**TASK INSTRUCTIONS**
List the username of every person who posted in the forum thread about the Manitou Mach 5 fork below.

# Manitou Mach 5 fork



## top_ring (Feb 9, 2004)

Well - I was poking around an _old_ bike store in Toronto and came across a pair of new, never mounted Mach 5's (1" threadless). I asked the owner what price he wanted... $300.00cdn was his reply. Gasp!

Question: I have no idea what these are worth but wouldn't mind having them for my Yo Eddy build. What should I offer him?

Thanks all.


----------



## DeeEight (Jan 13, 2004)

Yeah that's normal for a lot of LBS's... they paid a lot for them, and rather than eat the loss they still expect to get a lot more for them than most would be willing to pay. I'd be worried the elastomers made have degraded by now myself (it is a 10 year old fork afterall). Now if you're seriously desperate for a 63mm travel fork in 1" threadless it might be your only option in new forks that don't weigh a ton, but I'd still rather look on ebay for something else myself.


----------



## richieb (Oct 21, 2004)

Used Mach 5's can be had for 25-50 dollars, depending on the condition...$300 is close to what they sold for new (too close for a 10 year old fork, anyhow)

There are, however, folks who collect and repair vintage forks and sell them over ebay in their spare time...more appropriate forks than the Mach 5...you know...just people...fixing forks...work like new...I'm just saying...

rb


----------



## Rumpfy (Dec 21, 2003)

I sold a 1" Mach 5 not too long ago for.....$50? Something like that. It was in good shape, but those aren't worth too much...and no where close to that shops $300 asking price IMO.


----------



## lml1x (Jan 13, 2004)

I sold a 1" threaded Mach 5 SX for $40 several years ago. It was in good condition.


----------

**INFORMATION SHOWN**
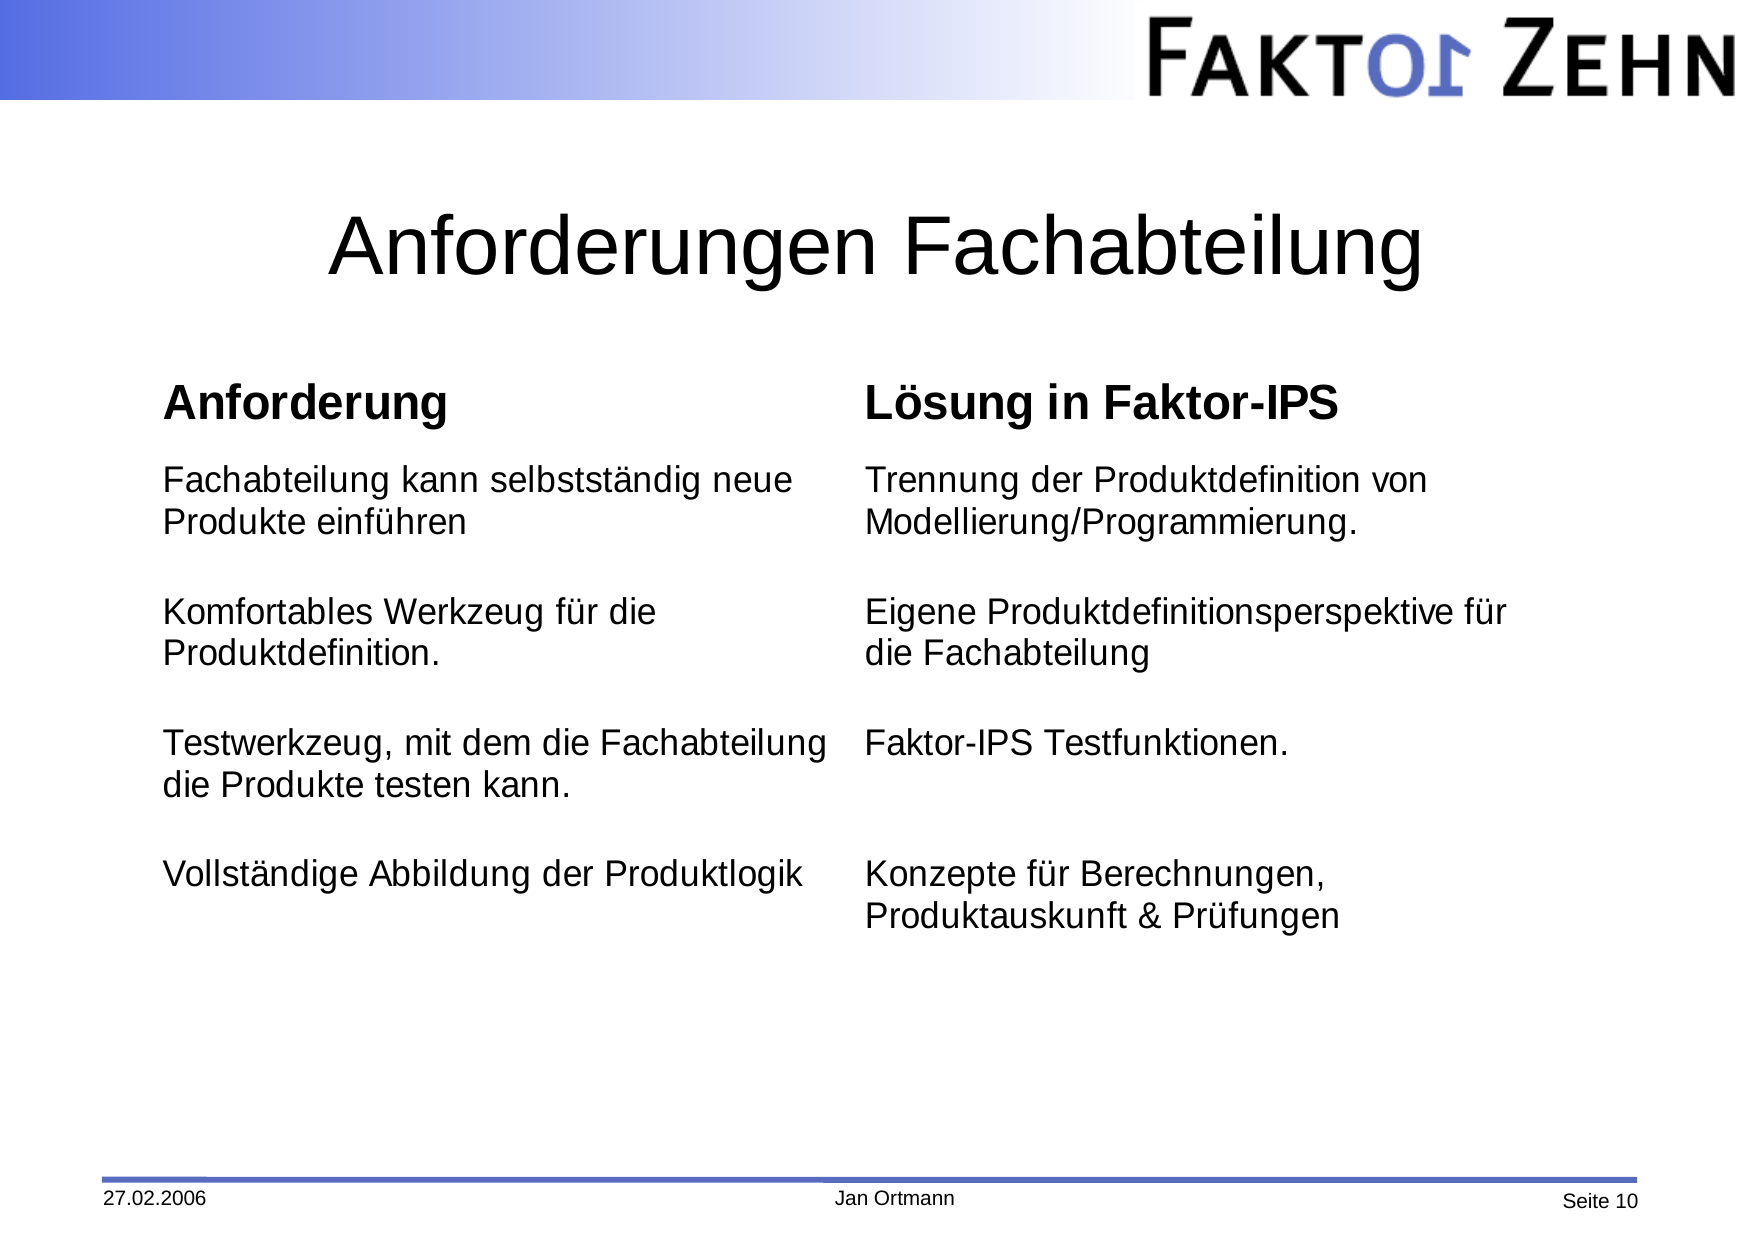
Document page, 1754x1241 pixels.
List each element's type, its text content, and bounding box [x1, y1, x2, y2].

picture [1133, 2, 1749, 105]
title Anforderungen Fachabteilung [179, 142, 1576, 349]
chart [160, 372, 1639, 1091]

**WRITTEN ANSWER**
top_ring, DeeEight, richieb, Rumpfy, lml1x